One thing Lee Strobel repeated numerous times at the conference was that the only logical conclusion one could make, given the "scientific" evidence, is that there is an intelligent designer behind everything, and that designer is God. So, which God is Lee Strobel talking about? Allah? The Celestial Teapot? Hindu gods? The Jews' God? The answer is the Christian God. So wait, Lee Strobel is saying that the intelligent designer behind ID is the Christian God? Yes. How does he come to this conclusion? It meshes with a belief system that he holds prior to and above the science he claims to be using. Without that belief system, he could not arrive at this conclusion. He has, in other words, determined the outcome not on evidence, but on a belief that precedes any evidence.

It cannot be scientifcally proven that the Christian God is the designer; therefore, you are using faith to come to that conclusion. Also, you cannot say that God is the only logical conclusion because it isn't. If I were Muslim, I would say the designer is Allah. If I were Richard Dawkins, I would say the designer is the Flying Unicorn.

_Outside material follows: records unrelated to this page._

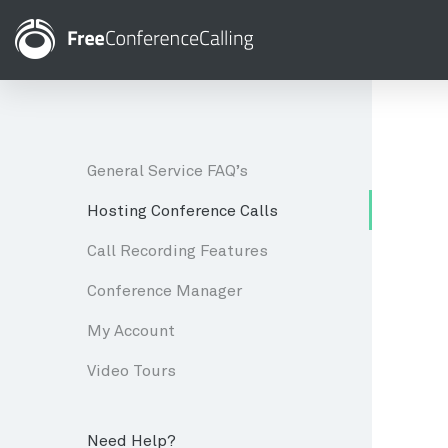
General Service FAQ’s
Hosting Conference Calls
Call Recording Features
Conference Manager
My Account
Video Tours
Need Help?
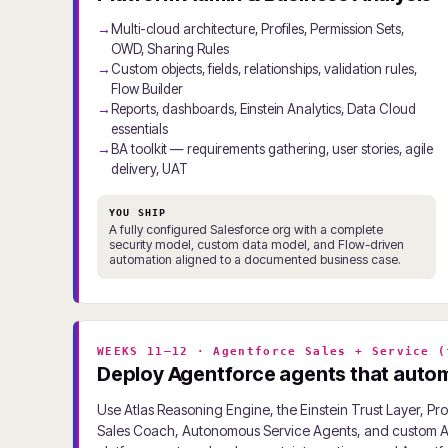
Multi-cloud architecture, Profiles, Permission Sets,
OWD, Sharing Rules
Custom objects, fields, relationships, validation rules,
Flow Builder
Reports, dashboards, Einstein Analytics, Data Cloud
essentials
BA toolkit — requirements gathering, user stories, agile
delivery, UAT
YOU SHIP
A fully configured Salesforce org with a complete
security model, custom data model, and Flow-driven
automation aligned to a documented business case.
WEEKS 11–12 · Agentforce Sales + Service (
Deploy Agentforce agents that automa
Use Atlas Reasoning Engine, the Einstein Trust Layer, P
Sales Coach, Autonomous Service Agents, and custom Ag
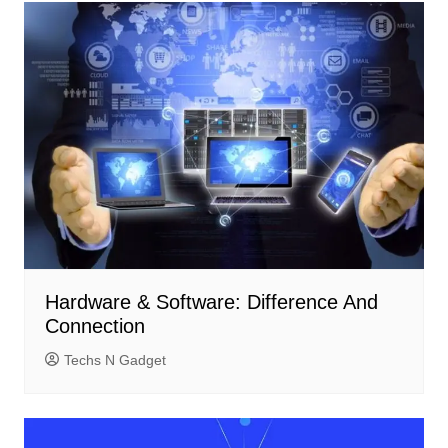
Hardware & Software: Difference And
Connection
Techs N Gadget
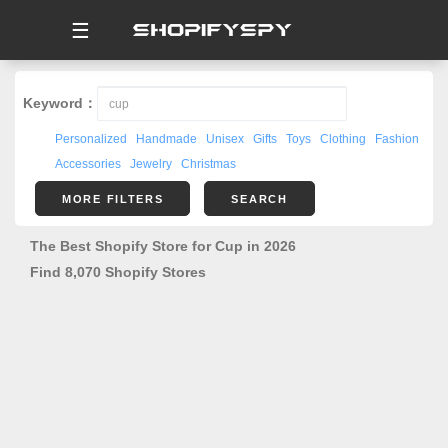
☰
Keyword：
Personalized
Handmade
Unisex
Gifts
Toys
Clothing
Fashion
Accessories
Jewelry
Christmas
MORE FILTERS
SEARCH
The Best Shopify Store for Cup in 2026
Find 8,070 Shopify Stores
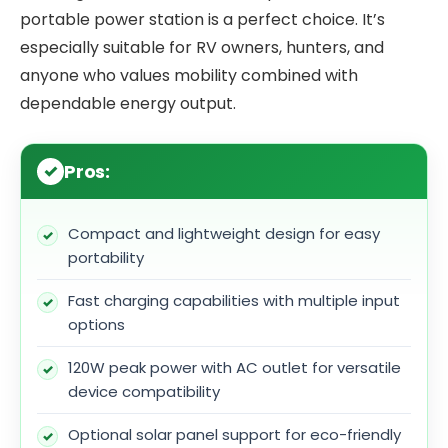
portable power station is a perfect choice. It’s
especially suitable for RV owners, hunters, and
anyone who values mobility combined with
dependable energy output.
Pros:
Compact and lightweight design for easy
portability
Fast charging capabilities with multiple input
options
120W peak power with AC outlet for versatile
device compatibility
Optional solar panel support for eco-friendly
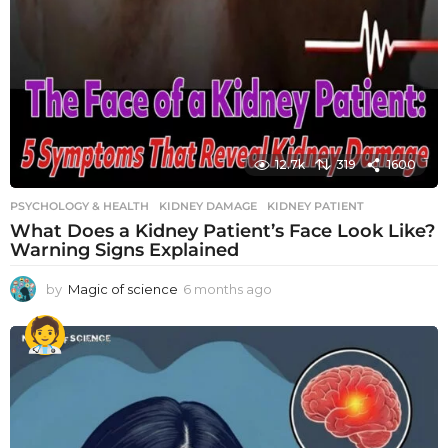
12.7k
319
1600
PSYCHOLOGY & HEALTH
KIDNEY DAMAGE
,
KIDNEY PATIENT
What Does a Kidney Patient’s Face Look Like?
Warning Signs Explained
by
Magic of science
6 months ago
6
m
o
n
t
h
s
a
g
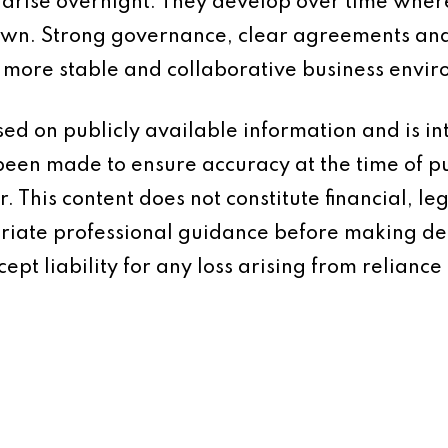
 arise overnight. They develop over time wher
wn. Strong governance, clear agreements and
a more stable and collaborative business envi
based on publicly available information and is 
 been made to ensure accuracy at the time of p
 This content does not constitute financial, leg
iate professional guidance before making dec
ept liability for any loss arising from reliance 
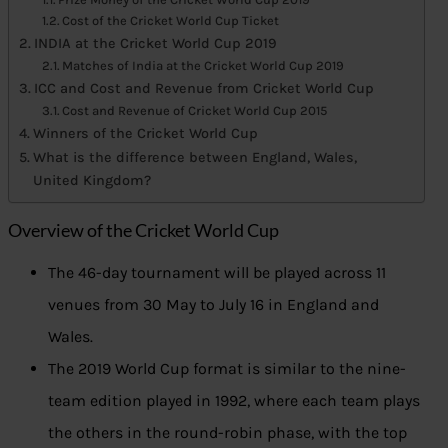
Cost of the Cricket World Cup Ticket
INDIA at the Cricket World Cup 2019
Matches of India at the Cricket World Cup 2019
ICC and Cost and Revenue from Cricket World Cup
Cost and Revenue of Cricket World Cup 2015
Winners of the Cricket World Cup
What is the difference between England, Wales,
United Kingdom?
Overview of the Cricket World Cup
The 46-day tournament will be played across 11
venues from 30 May to July 16 in England and
Wales.
The 2019 World Cup format is similar to the nine-
team edition played in 1992, where each team plays
the others in the round-robin phase, with the top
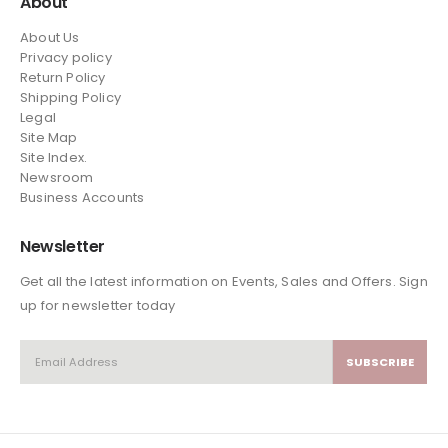
About
About Us
Privacy policy
Return Policy
Shipping Policy
Legal
Site Map
Site Index.
Newsroom
Business Accounts
Newsletter
Get all the latest information on Events, Sales and Offers. Sign
up for newsletter today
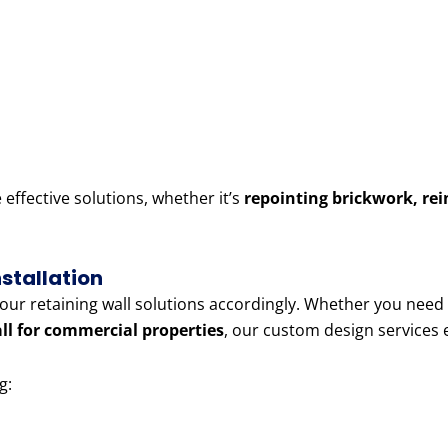
ffective solutions, whether it’s
repointing brickwork, rei
stallation
r our retaining wall solutions accordingly. Whether you need
all for commercial properties
, our custom design services
g:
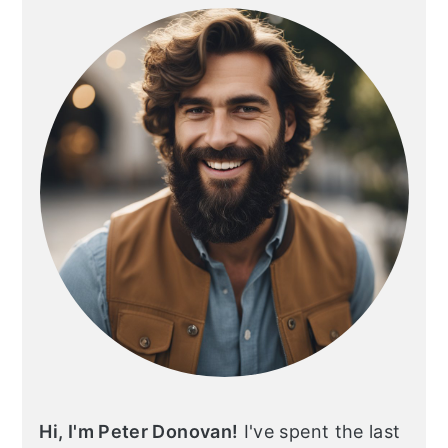
SIDEBAR
Hi, I'm Peter Donovan!
I've spent the last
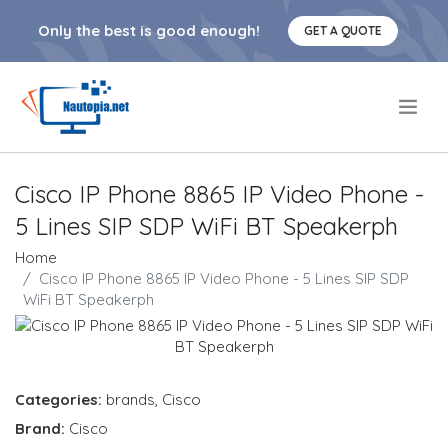
Only the best is good enough!
GET A QUOTE
.
Cisco IP Phone 8865 IP Video Phone -
5 Lines SIP SDP WiFi BT Speakerph
Home
Cisco IP Phone 8865 IP Video Phone - 5 Lines SIP SDP
WiFi BT Speakerph
Categories:
brands
,
Cisco
Brand:
Cisco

This is somewhat like C.S. Lewis' classical argument of Jesus as the literal Son of God.

Lewis says there are only three "logical" choices as to whether Jesus was the literal son of God: (1) Jesus was a liar, (2) Jesus was a lunatic or (3) Jesus was the literal Son of God. So, are those really the only three logical choices? Of course not. It is possible that the idea of Jesus as the literal Son of God was added after his death or is a misinterpretation of something he said. Some say it is quite possible that the Jesus presented in the Christian New Testament never existed. These are all "logical" possibilities.

To Strobel, what is logical depends on his faith. In turn, one can now see how ID depends on one's faith. So which religion's intelligent designer is right? No one can say because every single one of those ideas is based on faith. No one can scientifically disprove any one of those logical conclusions because all those ideas are faith-based. Science cannot disprove faith because they are two totally different types of discourse. Science is science and faith is faith; you can have both, but you cannot mix them together in the material and scientific sense.